§ **Exercise goal**: Down to the last line, restate the records below word for word, dropping every image.
=== Begin Enclosure ===
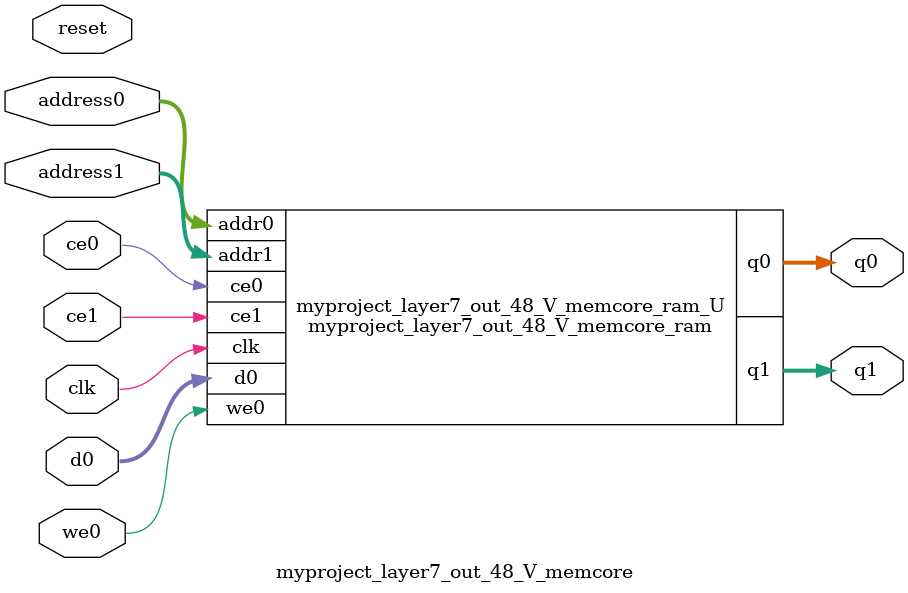
<source format=v>
`timescale 1 ns / 1 ps
module myproject_layer7_out_48_V_memcore_ram (addr0, ce0, d0, we0, q0, addr1, ce1, q1,  clk);

parameter DWIDTH = 16;
parameter AWIDTH = 4;
parameter MEM_SIZE = 12;

input[AWIDTH-1:0] addr0;
input ce0;
input[DWIDTH-1:0] d0;
input we0;
output reg[DWIDTH-1:0] q0;
input[AWIDTH-1:0] addr1;
input ce1;
output reg[DWIDTH-1:0] q1;
input clk;

(* ram_style = "distributed" *)reg [DWIDTH-1:0] ram[0:MEM_SIZE-1];




always @(posedge clk)  
begin 
    if (ce0) begin
        if (we0) 
            ram[addr0] <= d0; 
        q0 <= ram[addr0];
    end
end


always @(posedge clk)  
begin 
    if (ce1) begin
        q1 <= ram[addr1];
    end
end


endmodule

`timescale 1 ns / 1 ps
module myproject_layer7_out_48_V_memcore(
    reset,
    clk,
    address0,
    ce0,
    we0,
    d0,
    q0,
    address1,
    ce1,
    q1);

parameter DataWidth = 32'd16;
parameter AddressRange = 32'd12;
parameter AddressWidth = 32'd4;
input reset;
input clk;
input[AddressWidth - 1:0] address0;
input ce0;
input we0;
input[DataWidth - 1:0] d0;
output[DataWidth - 1:0] q0;
input[AddressWidth - 1:0] address1;
input ce1;
output[DataWidth - 1:0] q1;



myproject_layer7_out_48_V_memcore_ram myproject_layer7_out_48_V_memcore_ram_U(
    .clk( clk ),
    .addr0( address0 ),
    .ce0( ce0 ),
    .we0( we0 ),
    .d0( d0 ),
    .q0( q0 ),
    .addr1( address1 ),
    .ce1( ce1 ),
    .q1( q1 ));

endmodule


</source>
=== End Enclosure ===
§ **Solution to this problem**:
<source format=v>
`timescale 1 ns / 1 ps
module myproject_layer7_out_48_V_memcore_ram (addr0, ce0, d0, we0, q0, addr1, ce1, q1,  clk);

parameter DWIDTH = 16;
parameter AWIDTH = 4;
parameter MEM_SIZE = 12;

input[AWIDTH-1:0] addr0;
input ce0;
input[DWIDTH-1:0] d0;
input we0;
output reg[DWIDTH-1:0] q0;
input[AWIDTH-1:0] addr1;
input ce1;
output reg[DWIDTH-1:0] q1;
input clk;

(* ram_style = "distributed" *)reg [DWIDTH-1:0] ram[0:MEM_SIZE-1];




always @(posedge clk)  
begin 
    if (ce0) begin
        if (we0) 
            ram[addr0] <= d0; 
        q0 <= ram[addr0];
    end
end


always @(posedge clk)  
begin 
    if (ce1) begin
        q1 <= ram[addr1];
    end
end


endmodule

`timescale 1 ns / 1 ps
module myproject_layer7_out_48_V_memcore(
    reset,
    clk,
    address0,
    ce0,
    we0,
    d0,
    q0,
    address1,
    ce1,
    q1);

parameter DataWidth = 32'd16;
parameter AddressRange = 32'd12;
parameter AddressWidth = 32'd4;
input reset;
input clk;
input[AddressWidth - 1:0] address0;
input ce0;
input we0;
input[DataWidth - 1:0] d0;
output[DataWidth - 1:0] q0;
input[AddressWidth - 1:0] address1;
input ce1;
output[DataWidth - 1:0] q1;



myproject_layer7_out_48_V_memcore_ram myproject_layer7_out_48_V_memcore_ram_U(
    .clk( clk ),
    .addr0( address0 ),
    .ce0( ce0 ),
    .we0( we0 ),
    .d0( d0 ),
    .q0( q0 ),
    .addr1( address1 ),
    .ce1( ce1 ),
    .q1( q1 ));

endmodule


</source>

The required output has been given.